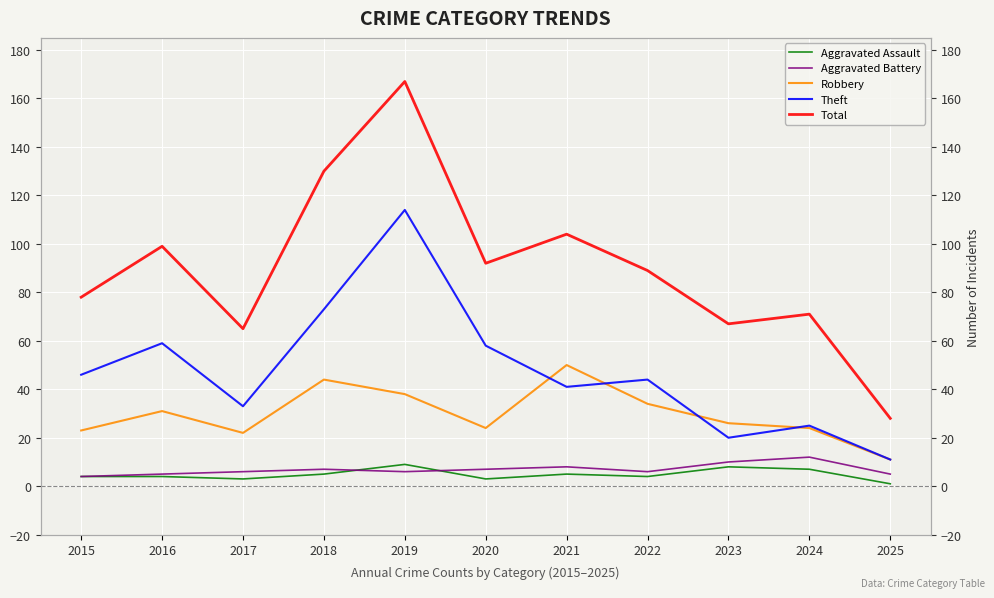

True or false: Total and Aggravated Assault cross at least once.

False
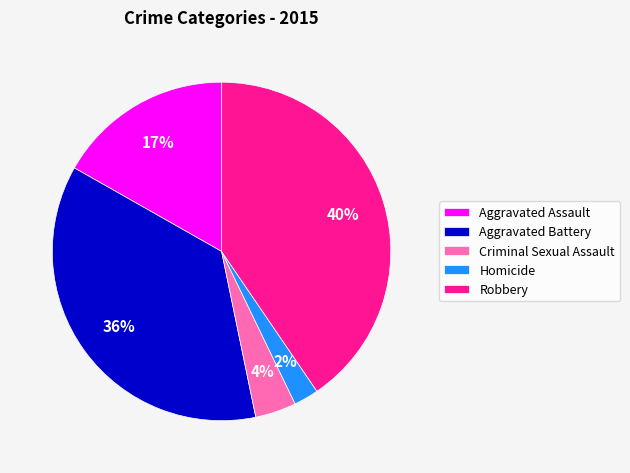

The Robbery slice represents 35% of the pie. True or false?

False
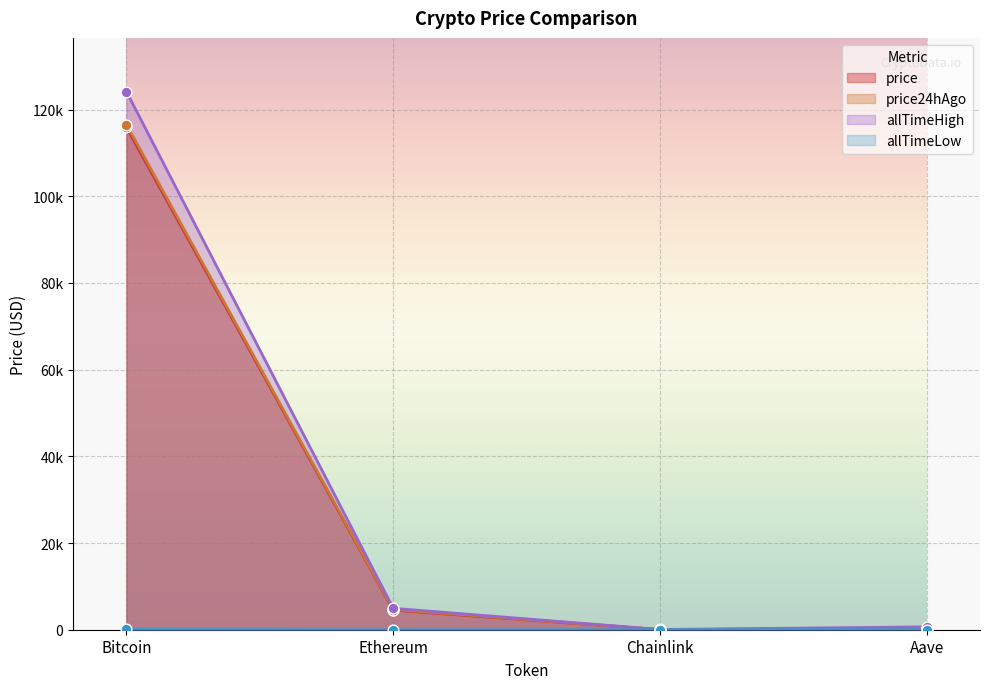

What is the total value across all series at Bitcoin?

356590.8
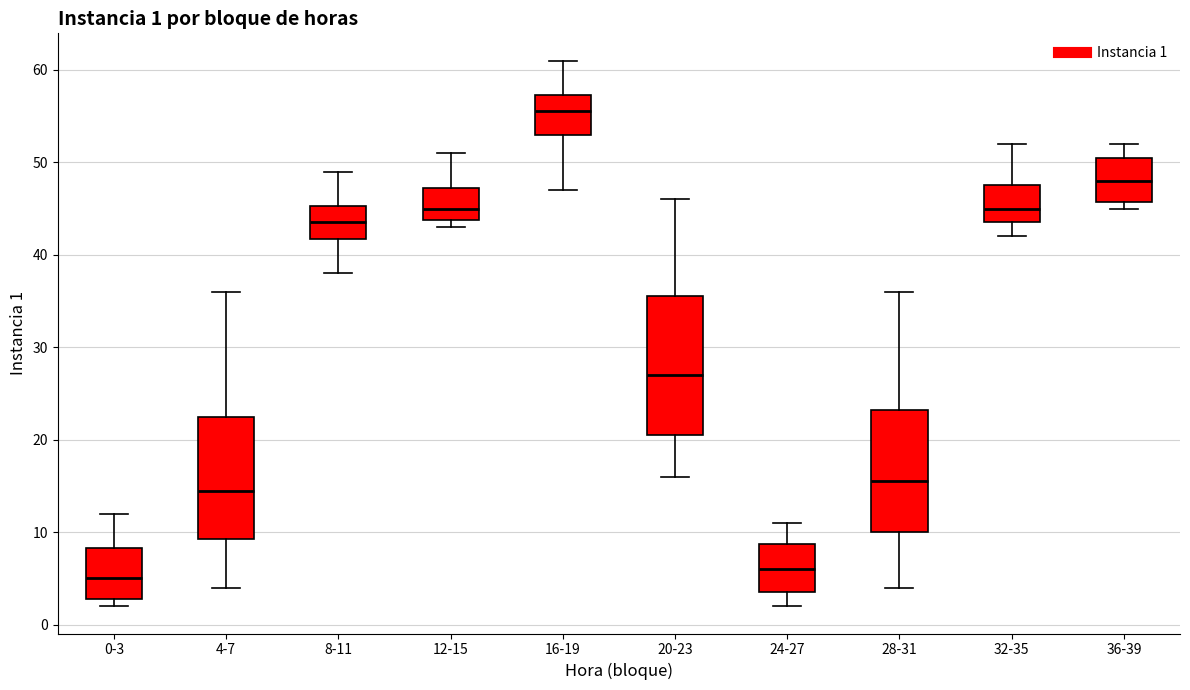

Which box has the lowest median line?

0-3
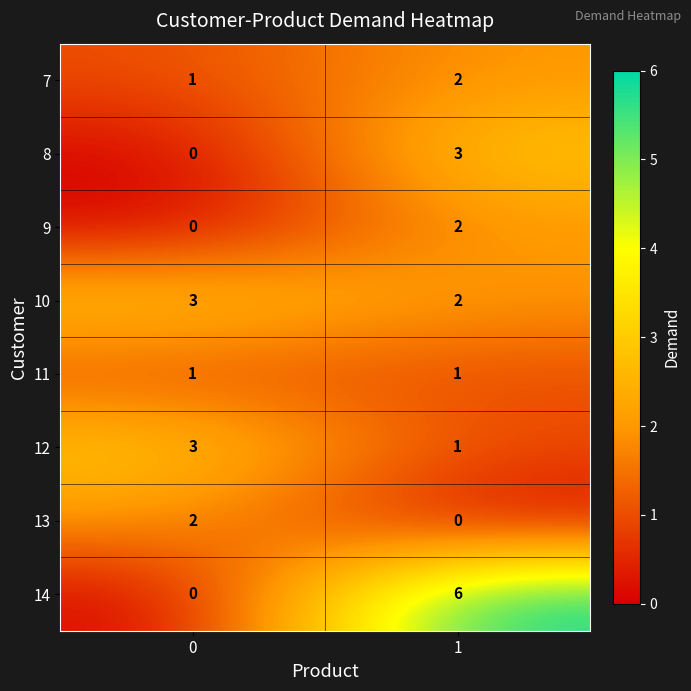

The 9 series shows 1 at 1. True or false?

False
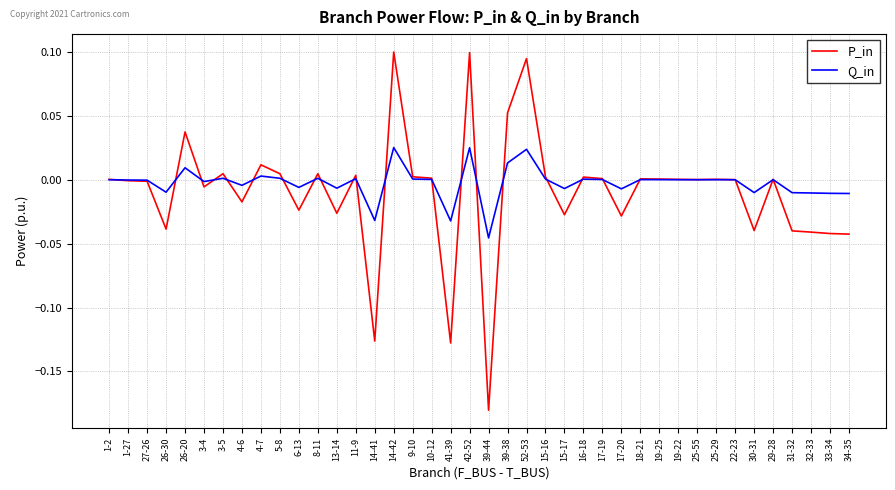

True or false: P_in and Q_in cross at least once.

True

▶ Work to be completed
Rewrite the data above, changing every "cross at least once" to "intersect at least once" and keeping everything else unchanged. Leave the pictures out.

▶ Response for this exercise
True or false: Total and Aggravated Assault intersect at least once.

False

The Robbery slice represents 35% of the pie. True or false?

False

What is the total value across all series at Bitcoin?

356590.8

Which box has the lowest median line?

0-3

The 9 series shows 1 at 1. True or false?

False

True or false: P_in and Q_in intersect at least once.

True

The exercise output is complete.